The proof of the complexity of the algorithm depends on the observation that the shortcut operation leads to a height reduction which is logarithmic in I, while hooking only increases the heights of trees additively by combining them. The algorithm is shown [1] to have a bound on the number of iterations of  $O(\log_{3/2}|V|)$ .

### 4. Implementation Concerns

The major concern in implementing the alogrithm is allocation of processors. In the existing Ultracomputer, there are far less than 2M+N processors for any reasonably sized image. We can save N processors by allowing the edge processors to handle the shortcutting in steps 1 and 4. We can take advantage of the bounded connectivity of pixels in the image to note that we require only 4N processors. We still are not likely to have nearly enough processors available.

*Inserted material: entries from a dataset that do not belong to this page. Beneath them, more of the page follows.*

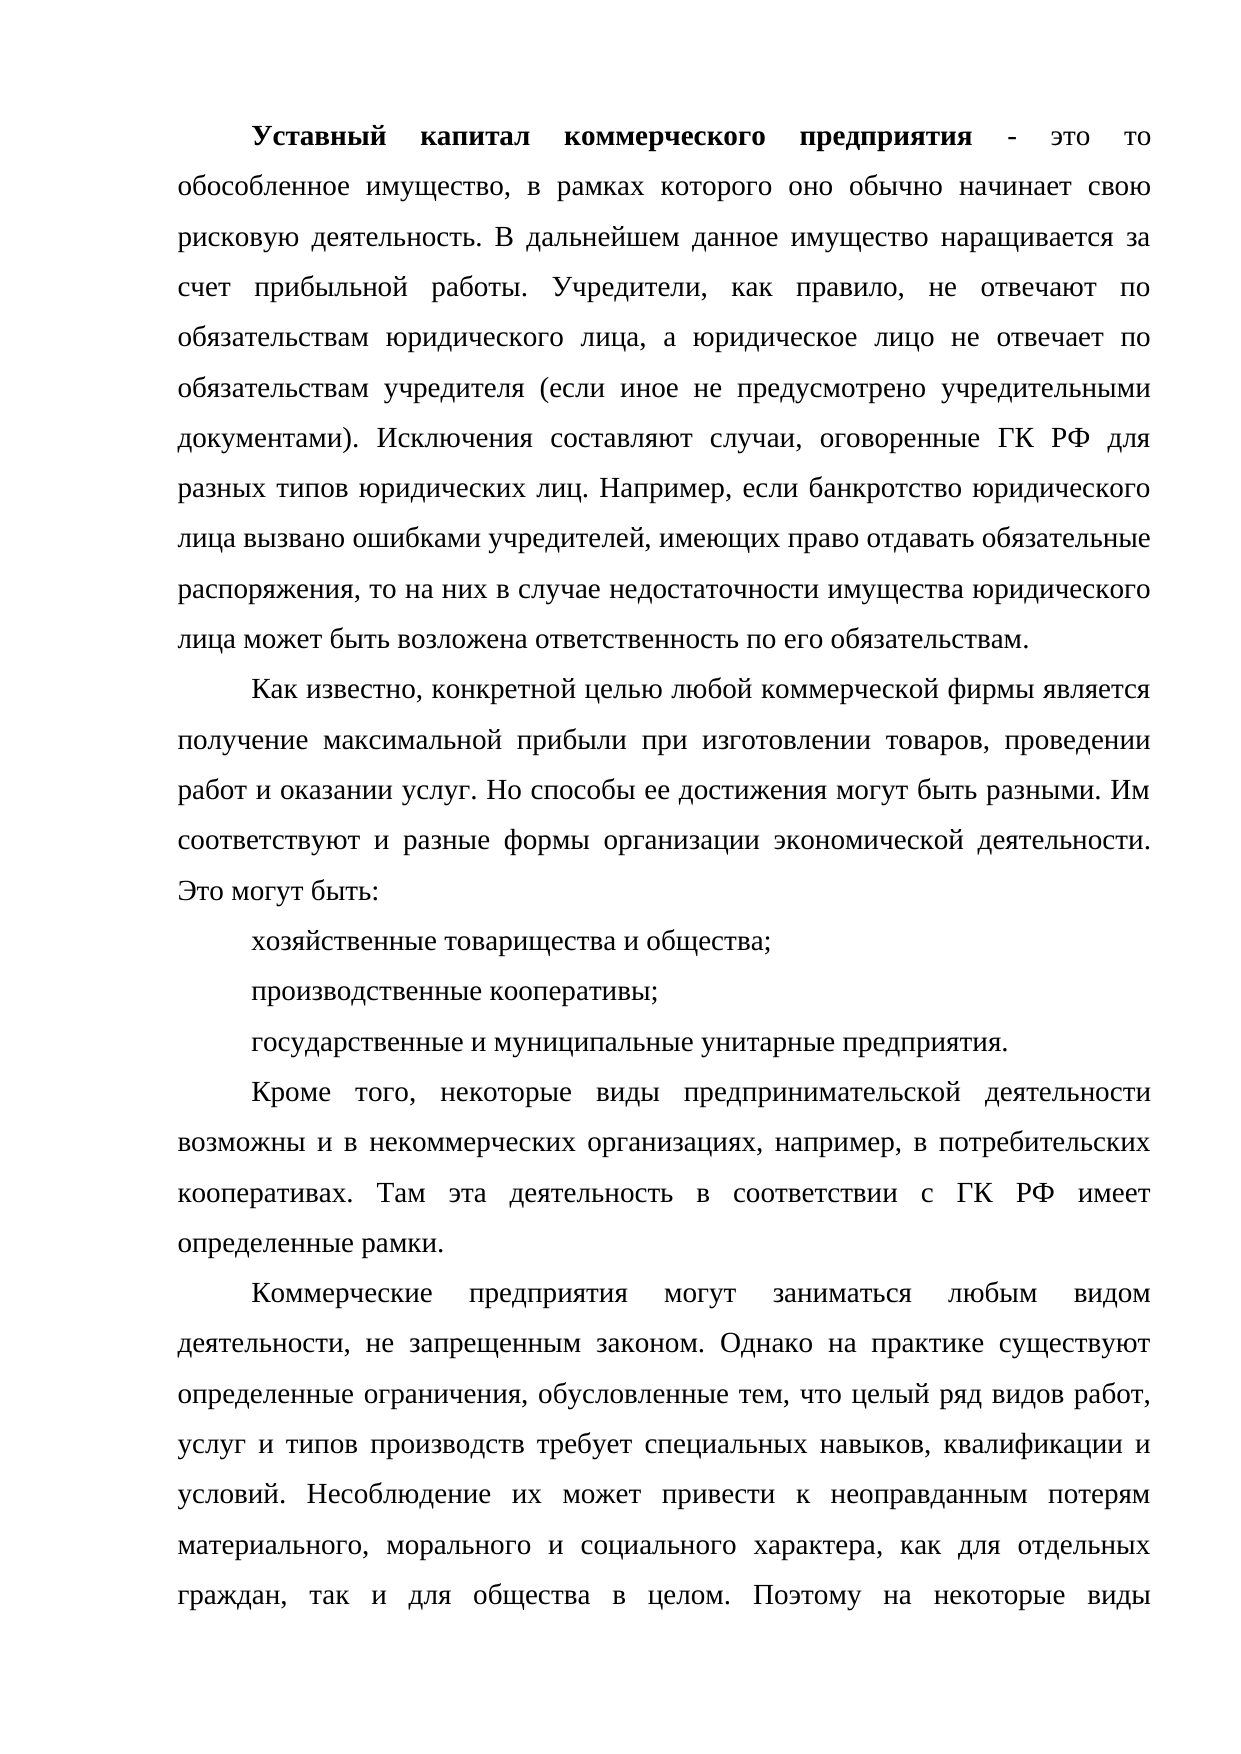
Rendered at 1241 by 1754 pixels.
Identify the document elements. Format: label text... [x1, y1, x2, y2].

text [177, 1275, 1152, 1611]
text хозяйственные товарищества и общества; [177, 923, 1152, 957]
text Как известно, конкретной целью любой коммерческой фирмы является получение максимальной прибыли при изготовлении товаров, проведении работ и оказании услуг. Но способы ее достижения могут быть разными. Им соответствуют и разные формы организации экономической деятельности. Это могут быть: [177, 672, 1152, 906]
text государственные и муниципальные унитарные предприятия. [177, 1024, 1152, 1057]
text Кроме того, некоторые виды предпринимательской деятельности возможны и в некоммерческих организациях, например, в потребительских кооперативах. Там эта деятельность в соответствии с ГК РФ имеет определенные рамки. [177, 1074, 1152, 1258]
text производственные кооперативы; [177, 973, 1152, 1007]
text Уставный капитал коммерческого предприятия - это то обособленное имущество, в рамках которого оно обычно начинает свою рисковую деятельность. В дальнейшем данное имущество наращивается за счет прибыльной работы. Учредители, как правило, не отвечают по обязательствам юридического лица, а юридическое лицо не отвечает по обязательствам учредителя (если иное не предусмотрено учредительными документами). Исключения составляют случаи, оговоренные ГК РФ для разных типов юридических лиц. Например, если банкротство юридического лица вызвано ошибками учредителей, имеющих право отдавать обязательные распоряжения, то на них в случае недостаточности имущества юридического лица может быть возложена ответственность по его обязательствам. [177, 118, 1152, 655]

In the extreme case of execution of this algorithm by a single processor, we can determine that the algorithm is  $O(M\log N)$ , since control of the main loop of  $\log N$  iterations remains the same, and each step inside the main loop will require at most O(M) operations. For a planar graph like an image, this becomes  $O(N\log N)$ . Our goal is to acheive parallel speedup to the full limit of our processor resources; for k < N processors, the maximum speedup is  $O(N\log N/k)$ . In the case of  $k \ll N$ , we achieve nearly this optimal speedup.

We consider now modifications to the algorithm along the lines indicated in Section 2, equeuing tasks and eliminating subtasks which don't contribute to the solution. In particular, we are interested in recognizing edges which have nothing to add to the solution because the vertices they connect are known to reside is the same component, and in recognizing vertices which are components of dead trees in the pointer graph. These vertices can be shown to comprise a connected component, so they do not require further consideration.

Consider first vertices in a dead tree. In a dead tree, all vertices point to the root (otherwise it could be shortcut). Furthermore, the age of the root is less than the iteration counter, indicating that no changes

have been made in the last iteration. We can introduce a "pruning" step, which examines every vertex, and enqueues only vertices which don't point to dead roots. This queue forms the list of subtasks to be performed in the next shortcut step.

We note that edges can be classified into three groups. We say an edge is used if it has succeeded in hooking. An edge is redundant if both its vertices point to the same parent. An edge is indeterminate if it is neither used nor redundant. We can tell if an attemped hook succeeds by limiting access to the root. In effect, we let edges compete for the right to hook by using the fetch&add to some variable which is initially 0. Only the edge which receives the zero result actually performs the hook, so it is assured of Obviously, we can readily identify a redundant edge. Thus after each subtask in a hook step, we enqueue edges which are indeterminate onto a new edge list, eliminating used and redundant edges. This queue is used as the task list for the next hook step.

We can keep the active lists of edges and vertices by allocating space for two vertex task lists, and two edge task lists. Initially, all pixels within "on" regions are placed on one of the vertex lists, and all edges between these vertices are enqueued on one of the edge lists. During the first steps, we read from the active list, and enqueue tasks to the other list. We then alternate between these lists, using one for current tasks and one for tasks for the next step. Indicies returned by the fetch&add are used to allocate tasks to available processors. Note that removing redundant tasks doesn't affect the asymptopic complexity of the algorithm, although in practice it should reduce the run-time.

#### 5. References

- [1] Y. Shiloach and U. Vishkin, "An O(log n) Parallel Connectivity Algorithm", Journal of Algorithms, 3, pp. 57-67 (1982).
- [2] R. A. Hummel, "Image Processing on the NYU Ultracomputer", Courant Institute NYU Ultracomputer Note No. 72 (1984).
- [3] A. Gottlieb, R. Grishman, C.P. Kruskal, K. P. McAuliffe, L. Rudolph, and M. Snir, "The NYU-Ultracomputer-Designing an MIMD shared Memory Parallel Computer", *IEEE Transactions on Computers*, C-32, No. 2, pp. 175-189 (1983).